TEXT PASSAGE:
══════════════════════════════

Your program should:
1. Read the name of the text file from the console.
2. Read in a text file, not all at once. (This can be line by line, word by word or
character by character.)
3. The file content must be converted to a sequence of words, discarding
punctuation and folding all letters into lower case.
4. Store the unique words and maintain a count of each different word.
5. The words should be ordered by decreasing count and, if there are multiple
words with the same count, alphabetically. (This ordering may be achieved as
the words are read in, partially as the words are read or at the end of all input
processing.)
6. Output the first ten words in the sorted list, along with their counts.
7. Output the last ten words in the list, along with their counts.
You must choose appropriate data structures and algorithms to accomplish this task.
Note: in the context of this assignment, appropriate choices will be efficient and
will not use excessive instructions or data.
Note: where a punctuation mark appears between two letters, the sequence is to be
treated as a single word. Thus, it’s will become its, you’ll will become youll
and loop-hole will become loophole.
Note: you can assume that the input file contains no more than 50,000 different
words.
Note: a small sample input file “sample.txt” is provided for you to test your program.
A larger text file will be used for final assessment.
Note: you may use any data structures or algorithms that have been presented in class
up to the end of week 4. If you use other data structures or algorithms
appropriate references must be provided.
Programs must compile and run under gcc (C programs), g++ (C++ programs), java
or python. Programs which do not compile and run will receive no marks.
Programs should be appropriately documented with comments.

══════════════════════════════

EXTRACTED RECORDS:
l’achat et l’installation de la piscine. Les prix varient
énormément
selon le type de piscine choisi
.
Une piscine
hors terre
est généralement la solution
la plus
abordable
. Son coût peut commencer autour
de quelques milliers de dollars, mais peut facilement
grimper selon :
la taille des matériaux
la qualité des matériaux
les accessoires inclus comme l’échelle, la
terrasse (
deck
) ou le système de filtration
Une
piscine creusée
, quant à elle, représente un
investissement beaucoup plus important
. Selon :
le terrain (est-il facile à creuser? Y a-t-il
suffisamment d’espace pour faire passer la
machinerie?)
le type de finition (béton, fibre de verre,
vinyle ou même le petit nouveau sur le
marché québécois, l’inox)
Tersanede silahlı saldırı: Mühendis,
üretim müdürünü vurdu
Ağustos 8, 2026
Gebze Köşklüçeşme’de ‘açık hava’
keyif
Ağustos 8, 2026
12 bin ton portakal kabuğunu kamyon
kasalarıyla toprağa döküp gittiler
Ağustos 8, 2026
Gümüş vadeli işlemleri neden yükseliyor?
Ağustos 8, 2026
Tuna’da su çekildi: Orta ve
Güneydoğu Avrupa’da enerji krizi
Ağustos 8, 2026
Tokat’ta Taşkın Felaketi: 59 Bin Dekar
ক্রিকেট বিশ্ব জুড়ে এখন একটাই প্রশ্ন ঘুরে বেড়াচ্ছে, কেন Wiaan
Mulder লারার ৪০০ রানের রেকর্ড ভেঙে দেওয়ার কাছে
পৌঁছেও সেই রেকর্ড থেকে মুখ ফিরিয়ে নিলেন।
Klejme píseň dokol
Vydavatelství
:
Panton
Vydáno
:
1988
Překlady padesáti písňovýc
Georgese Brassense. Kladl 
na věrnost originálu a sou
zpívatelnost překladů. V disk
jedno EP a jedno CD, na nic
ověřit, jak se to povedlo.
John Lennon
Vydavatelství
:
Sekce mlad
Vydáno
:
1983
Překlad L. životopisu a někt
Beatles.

══════════════════════════════

WORK TO BE COMPLETED: Translate this sentence from the assignment text into Spanish: "You must choose appropriate data structures and algorithms to accomplish this task." Work from the assignment text alone, not from the listing.

OUTPUT: Debes elegir estructuras de datos y algoritmos apropiados para llevar a cabo esta tarea.